**Exercise:** Carry over every entry exactly as written, though not the pictures it contains.

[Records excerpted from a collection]
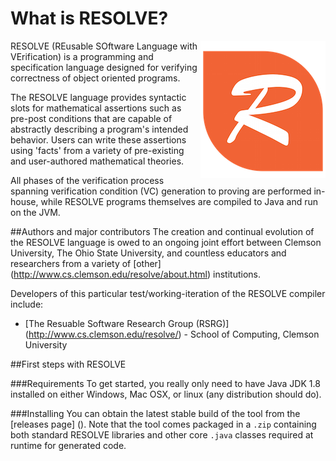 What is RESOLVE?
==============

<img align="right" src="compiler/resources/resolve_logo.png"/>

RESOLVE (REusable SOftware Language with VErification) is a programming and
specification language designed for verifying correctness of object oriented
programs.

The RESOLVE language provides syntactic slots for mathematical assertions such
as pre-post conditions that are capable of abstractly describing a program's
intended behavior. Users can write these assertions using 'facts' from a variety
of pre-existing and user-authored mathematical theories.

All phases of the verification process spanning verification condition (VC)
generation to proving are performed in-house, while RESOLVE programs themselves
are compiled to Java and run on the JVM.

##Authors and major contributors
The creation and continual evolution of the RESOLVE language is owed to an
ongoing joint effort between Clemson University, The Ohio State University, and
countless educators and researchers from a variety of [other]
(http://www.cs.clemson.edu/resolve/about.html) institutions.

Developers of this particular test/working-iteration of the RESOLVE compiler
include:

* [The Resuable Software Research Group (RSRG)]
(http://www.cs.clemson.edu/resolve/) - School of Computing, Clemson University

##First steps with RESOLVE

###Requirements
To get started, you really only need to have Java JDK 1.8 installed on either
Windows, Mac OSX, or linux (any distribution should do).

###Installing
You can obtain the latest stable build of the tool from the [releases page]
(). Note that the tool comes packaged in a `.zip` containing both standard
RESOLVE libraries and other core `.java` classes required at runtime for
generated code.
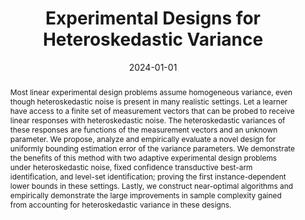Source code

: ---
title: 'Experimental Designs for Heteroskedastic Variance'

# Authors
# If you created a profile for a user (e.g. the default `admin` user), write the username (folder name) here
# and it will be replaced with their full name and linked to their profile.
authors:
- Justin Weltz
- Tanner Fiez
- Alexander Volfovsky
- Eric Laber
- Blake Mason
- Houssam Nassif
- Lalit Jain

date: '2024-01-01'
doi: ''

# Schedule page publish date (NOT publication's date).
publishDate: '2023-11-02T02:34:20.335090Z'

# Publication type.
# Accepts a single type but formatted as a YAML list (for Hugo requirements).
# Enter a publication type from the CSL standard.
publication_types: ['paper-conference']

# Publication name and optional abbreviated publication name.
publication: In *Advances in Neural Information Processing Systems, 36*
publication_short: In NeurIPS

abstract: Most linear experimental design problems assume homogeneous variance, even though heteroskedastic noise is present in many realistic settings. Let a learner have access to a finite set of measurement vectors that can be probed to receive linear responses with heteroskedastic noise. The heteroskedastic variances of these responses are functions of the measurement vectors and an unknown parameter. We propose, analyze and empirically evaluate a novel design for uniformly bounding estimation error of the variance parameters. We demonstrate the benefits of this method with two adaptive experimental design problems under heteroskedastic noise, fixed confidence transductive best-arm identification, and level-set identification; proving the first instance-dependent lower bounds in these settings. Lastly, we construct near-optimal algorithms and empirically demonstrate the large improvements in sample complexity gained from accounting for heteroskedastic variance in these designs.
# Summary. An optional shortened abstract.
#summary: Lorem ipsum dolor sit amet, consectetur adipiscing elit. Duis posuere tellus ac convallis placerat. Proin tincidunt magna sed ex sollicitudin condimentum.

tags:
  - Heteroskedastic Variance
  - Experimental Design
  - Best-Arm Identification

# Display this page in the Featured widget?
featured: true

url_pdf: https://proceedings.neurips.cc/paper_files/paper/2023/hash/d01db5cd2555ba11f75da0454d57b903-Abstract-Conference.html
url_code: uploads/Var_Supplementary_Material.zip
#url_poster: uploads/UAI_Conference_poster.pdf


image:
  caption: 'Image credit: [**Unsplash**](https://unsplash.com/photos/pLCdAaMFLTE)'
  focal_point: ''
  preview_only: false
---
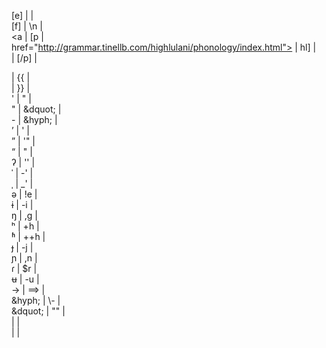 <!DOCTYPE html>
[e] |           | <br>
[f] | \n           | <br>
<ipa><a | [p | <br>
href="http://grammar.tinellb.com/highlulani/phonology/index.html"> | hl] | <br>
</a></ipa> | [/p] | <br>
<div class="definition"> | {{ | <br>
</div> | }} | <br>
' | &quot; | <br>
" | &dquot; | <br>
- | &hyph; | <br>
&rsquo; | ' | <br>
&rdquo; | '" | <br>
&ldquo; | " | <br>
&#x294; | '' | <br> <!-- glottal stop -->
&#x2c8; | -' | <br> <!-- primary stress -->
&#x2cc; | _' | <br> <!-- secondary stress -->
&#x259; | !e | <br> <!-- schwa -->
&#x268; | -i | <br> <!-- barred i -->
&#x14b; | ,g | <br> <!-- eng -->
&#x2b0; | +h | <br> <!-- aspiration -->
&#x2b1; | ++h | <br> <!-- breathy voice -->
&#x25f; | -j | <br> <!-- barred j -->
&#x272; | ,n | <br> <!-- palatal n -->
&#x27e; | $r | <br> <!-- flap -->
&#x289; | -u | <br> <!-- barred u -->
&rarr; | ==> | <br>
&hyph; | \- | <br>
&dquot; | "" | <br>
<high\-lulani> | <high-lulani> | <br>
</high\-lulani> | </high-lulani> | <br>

**Solution:**
 What is RESOLVE?
==============

<img align="right" src="compiler/resources/resolve_logo.png"/>

RESOLVE (REusable SOftware Language with VErification) is a programming and
specification language designed for verifying correctness of object oriented
programs.

The RESOLVE language provides syntactic slots for mathematical assertions such
as pre-post conditions that are capable of abstractly describing a program's
intended behavior. Users can write these assertions using 'facts' from a variety
of pre-existing and user-authored mathematical theories.

All phases of the verification process spanning verification condition (VC)
generation to proving are performed in-house, while RESOLVE programs themselves
are compiled to Java and run on the JVM.

##Authors and major contributors
The creation and continual evolution of the RESOLVE language is owed to an
ongoing joint effort between Clemson University, The Ohio State University, and
countless educators and researchers from a variety of [other]
(http://www.cs.clemson.edu/resolve/about.html) institutions.

Developers of this particular test/working-iteration of the RESOLVE compiler
include:

* [The Resuable Software Research Group (RSRG)]
(http://www.cs.clemson.edu/resolve/) - School of Computing, Clemson University

##First steps with RESOLVE

###Requirements
To get started, you really only need to have Java JDK 1.8 installed on either
Windows, Mac OSX, or linux (any distribution should do).

###Installing
You can obtain the latest stable build of the tool from the [releases page]
(). Note that the tool comes packaged in a `.zip` containing both standard
RESOLVE libraries and other core `.java` classes required at runtime for
generated code.
Source code

: ---
title: 'Experimental Designs for Heteroskedastic Variance'

# Authors
# If you created a profile for a user (e.g. the default `admin` user), write the username (folder name) here
# and it will be replaced with their full name and linked to their profile.
authors:
- Justin Weltz
- Tanner Fiez
- Alexander Volfovsky
- Eric Laber
- Blake Mason
- Houssam Nassif
- Lalit Jain

date: '2024-01-01'
doi: ''

# Schedule page publish date (NOT publication's date).
publishDate: '2023-11-02T02:34:20.335090Z'

# Publication type.
# Accepts a single type but formatted as a YAML list (for Hugo requirements).
# Enter a publication type from the CSL standard.
publication_types: ['paper-conference']

# Publication name and optional abbreviated publication name.
publication: In *Advances in Neural Information Processing Systems, 36*
publication_short: In NeurIPS

abstract: Most linear experimental design problems assume homogeneous variance, even though heteroskedastic noise is present in many realistic settings. Let a learner have access to a finite set of measurement vectors that can be probed to receive linear responses with heteroskedastic noise. The heteroskedastic variances of these responses are functions of the measurement vectors and an unknown parameter. We propose, analyze and empirically evaluate a novel design for uniformly bounding estimation error of the variance parameters. We demonstrate the benefits of this method with two adaptive experimental design problems under heteroskedastic noise, fixed confidence transductive best-arm identification, and level-set identification; proving the first instance-dependent lower bounds in these settings. Lastly, we construct near-optimal algorithms and empirically demonstrate the large improvements in sample complexity gained from accounting for heteroskedastic variance in these designs.
# Summary. An optional shortened abstract.
#summary: Lorem ipsum dolor sit amet, consectetur adipiscing elit. Duis posuere tellus ac convallis placerat. Proin tincidunt magna sed ex sollicitudin condimentum.

tags:
  - Heteroskedastic Variance
  - Experimental Design
  - Best-Arm Identification

# Display this page in the Featured widget?
featured: true

url_pdf: https://proceedings.neurips.cc/paper_files/paper/2023/hash/d01db5cd2555ba11f75da0454d57b903-Abstract-Conference.html
url_code: uploads/Var_Supplementary_Material.zip
#url_poster: uploads/UAI_Conference_poster.pdf


image:
  caption: 'Image credit: [**Unsplash**](https://unsplash.com/photos/pLCdAaMFLTE)'
  focal_point: ''
  preview_only: false
---
 <!DOCTYPE html>
[e] |           | <br>
[f] | \n           | <br>
<ipa><a | [p | <br>
href="http://grammar.tinellb.com/highlulani/phonology/index.html"> | hl] | <br>
</a></ipa> | [/p] | <br>
<div class="definition"> | {{ | <br>
</div> | }} | <br>
' | &quot; | <br>
" | &dquot; | <br>
- | &hyph; | <br>
&rsquo; | ' | <br>
&rdquo; | '" | <br>
&ldquo; | " | <br>
&#x294; | '' | <br> <!-- glottal stop -->
&#x2c8; | -' | <br> <!-- primary stress -->
&#x2cc; | _' | <br> <!-- secondary stress -->
&#x259; | !e | <br> <!-- schwa -->
&#x268; | -i | <br> <!-- barred i -->
&#x14b; | ,g | <br> <!-- eng -->
&#x2b0; | +h | <br> <!-- aspiration -->
&#x2b1; | ++h | <br> <!-- breathy voice -->
&#x25f; | -j | <br> <!-- barred j -->
&#x272; | ,n | <br> <!-- palatal n -->
&#x27e; | $r | <br> <!-- flap -->
&#x289; | -u | <br> <!-- barred u -->
&rarr; | ==> | <br>
&hyph; | \- | <br>
&dquot; | "" | <br>
<high\-lulani> | <high-lulani> | <br>
</high\-lulani> | </high-lulani> | <br>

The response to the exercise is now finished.